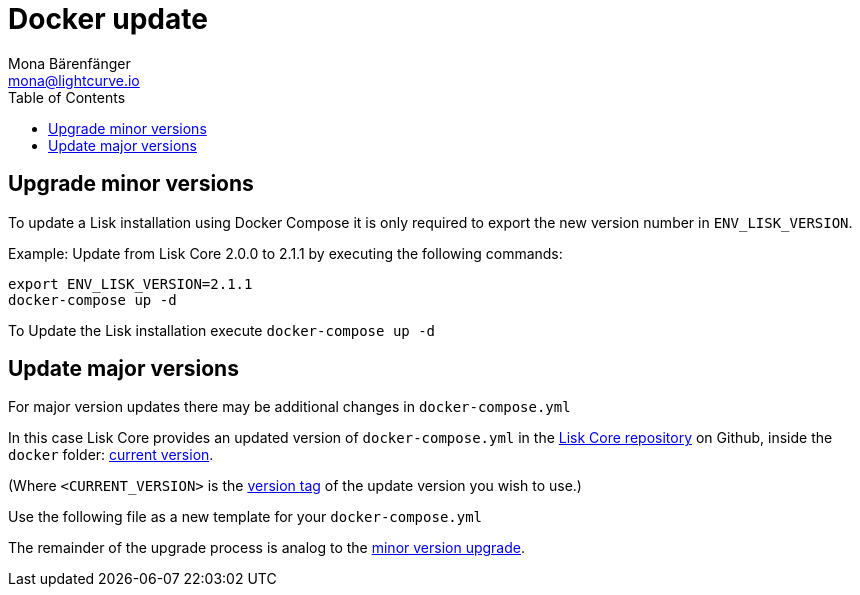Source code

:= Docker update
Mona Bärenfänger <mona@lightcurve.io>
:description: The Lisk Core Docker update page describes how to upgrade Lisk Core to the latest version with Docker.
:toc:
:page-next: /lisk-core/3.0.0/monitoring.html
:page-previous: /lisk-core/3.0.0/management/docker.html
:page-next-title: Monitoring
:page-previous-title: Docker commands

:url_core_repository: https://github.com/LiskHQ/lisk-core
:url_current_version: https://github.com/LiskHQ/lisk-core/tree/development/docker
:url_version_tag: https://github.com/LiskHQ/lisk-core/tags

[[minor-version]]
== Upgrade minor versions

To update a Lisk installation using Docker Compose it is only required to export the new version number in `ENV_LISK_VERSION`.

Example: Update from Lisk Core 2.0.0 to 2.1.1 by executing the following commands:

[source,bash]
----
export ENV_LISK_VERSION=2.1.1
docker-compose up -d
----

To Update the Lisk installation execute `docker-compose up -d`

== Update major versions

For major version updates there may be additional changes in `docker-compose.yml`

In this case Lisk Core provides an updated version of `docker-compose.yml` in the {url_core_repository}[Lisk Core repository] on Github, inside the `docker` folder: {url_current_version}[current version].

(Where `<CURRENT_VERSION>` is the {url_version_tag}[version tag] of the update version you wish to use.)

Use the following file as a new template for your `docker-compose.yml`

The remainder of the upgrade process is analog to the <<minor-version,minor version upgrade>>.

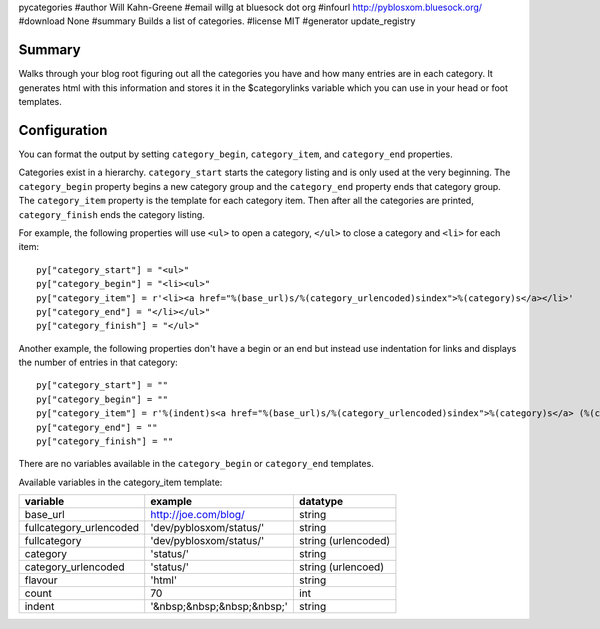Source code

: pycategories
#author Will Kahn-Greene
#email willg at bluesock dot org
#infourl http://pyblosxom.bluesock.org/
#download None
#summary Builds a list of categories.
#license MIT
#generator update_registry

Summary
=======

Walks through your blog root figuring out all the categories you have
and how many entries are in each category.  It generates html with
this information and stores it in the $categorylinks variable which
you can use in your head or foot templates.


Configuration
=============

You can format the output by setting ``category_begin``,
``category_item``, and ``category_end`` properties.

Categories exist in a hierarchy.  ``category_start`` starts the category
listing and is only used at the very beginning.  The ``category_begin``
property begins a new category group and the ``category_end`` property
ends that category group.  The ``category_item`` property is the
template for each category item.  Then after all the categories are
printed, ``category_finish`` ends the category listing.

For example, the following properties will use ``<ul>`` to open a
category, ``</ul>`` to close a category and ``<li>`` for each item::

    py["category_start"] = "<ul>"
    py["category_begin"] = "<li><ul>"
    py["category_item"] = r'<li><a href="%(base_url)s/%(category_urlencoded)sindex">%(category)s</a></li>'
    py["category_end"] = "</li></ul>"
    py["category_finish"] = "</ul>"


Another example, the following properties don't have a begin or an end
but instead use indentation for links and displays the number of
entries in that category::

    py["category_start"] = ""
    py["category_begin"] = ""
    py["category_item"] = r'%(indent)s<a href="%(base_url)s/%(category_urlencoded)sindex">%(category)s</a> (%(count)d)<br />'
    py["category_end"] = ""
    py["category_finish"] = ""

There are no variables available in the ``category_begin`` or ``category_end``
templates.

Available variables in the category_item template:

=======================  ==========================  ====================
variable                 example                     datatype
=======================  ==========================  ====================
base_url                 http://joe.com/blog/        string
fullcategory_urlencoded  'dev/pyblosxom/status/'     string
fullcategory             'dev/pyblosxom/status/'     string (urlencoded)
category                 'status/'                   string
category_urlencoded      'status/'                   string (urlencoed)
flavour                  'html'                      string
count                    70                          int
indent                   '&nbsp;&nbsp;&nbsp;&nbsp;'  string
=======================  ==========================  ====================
───
▶ **PROBLEM**: Without the pictures, write out every entry exactly as it appears.

▶ **RESPONSE FOR THIS EXERCISE**:
Source code

:= Docker update
Mona Bärenfänger <mona@lightcurve.io>
:description: The Lisk Core Docker update page describes how to upgrade Lisk Core to the latest version with Docker.
:toc:
:page-next: /lisk-core/3.0.0/monitoring.html
:page-previous: /lisk-core/3.0.0/management/docker.html
:page-next-title: Monitoring
:page-previous-title: Docker commands

:url_core_repository: https://github.com/LiskHQ/lisk-core
:url_current_version: https://github.com/LiskHQ/lisk-core/tree/development/docker
:url_version_tag: https://github.com/LiskHQ/lisk-core/tags

[[minor-version]]
== Upgrade minor versions

To update a Lisk installation using Docker Compose it is only required to export the new version number in `ENV_LISK_VERSION`.

Example: Update from Lisk Core 2.0.0 to 2.1.1 by executing the following commands:

[source,bash]
----
export ENV_LISK_VERSION=2.1.1
docker-compose up -d
----

To Update the Lisk installation execute `docker-compose up -d`

== Update major versions

For major version updates there may be additional changes in `docker-compose.yml`

In this case Lisk Core provides an updated version of `docker-compose.yml` in the {url_core_repository}[Lisk Core repository] on Github, inside the `docker` folder: {url_current_version}[current version].

(Where `<CURRENT_VERSION>` is the {url_version_tag}[version tag] of the update version you wish to use.)

Use the following file as a new template for your `docker-compose.yml`

The remainder of the upgrade process is analog to the <<minor-version,minor version upgrade>>.

Source code

: pycategories
#author Will Kahn-Greene
#email willg at bluesock dot org
#infourl http://pyblosxom.bluesock.org/
#download None
#summary Builds a list of categories.
#license MIT
#generator update_registry

Summary
=======

Walks through your blog root figuring out all the categories you have
and how many entries are in each category.  It generates html with
this information and stores it in the $categorylinks variable which
you can use in your head or foot templates.


Configuration
=============

You can format the output by setting ``category_begin``,
``category_item``, and ``category_end`` properties.

Categories exist in a hierarchy.  ``category_start`` starts the category
listing and is only used at the very beginning.  The ``category_begin``
property begins a new category group and the ``category_end`` property
ends that category group.  The ``category_item`` property is the
template for each category item.  Then after all the categories are
printed, ``category_finish`` ends the category listing.

For example, the following properties will use ``<ul>`` to open a
category, ``</ul>`` to close a category and ``<li>`` for each item::

    py["category_start"] = "<ul>"
    py["category_begin"] = "<li><ul>"
    py["category_item"] = r'<li><a href="%(base_url)s/%(category_urlencoded)sindex">%(category)s</a></li>'
    py["category_end"] = "</li></ul>"
    py["category_finish"] = "</ul>"


Another example, the following properties don't have a begin or an end
but instead use indentation for links and displays the number of
entries in that category::

    py["category_start"] = ""
    py["category_begin"] = ""
    py["category_item"] = r'%(indent)s<a href="%(base_url)s/%(category_urlencoded)sindex">%(category)s</a> (%(count)d)<br />'
    py["category_end"] = ""
    py["category_finish"] = ""

There are no variables available in the ``category_begin`` or ``category_end``
templates.

Available variables in the category_item template:

=======================  ==========================  ====================
variable                 example                     datatype
=======================  ==========================  ====================
base_url                 http://joe.com/blog/        string
fullcategory_urlencoded  'dev/pyblosxom/status/'     string
fullcategory             'dev/pyblosxom/status/'     string (urlencoded)
category                 'status/'                   string
category_urlencoded      'status/'                   string (urlencoed)
flavour                  'html'                      string
count                    70                          int
indent                   '&nbsp;&nbsp;&nbsp;&nbsp;'  string
=======================  ==========================  ====================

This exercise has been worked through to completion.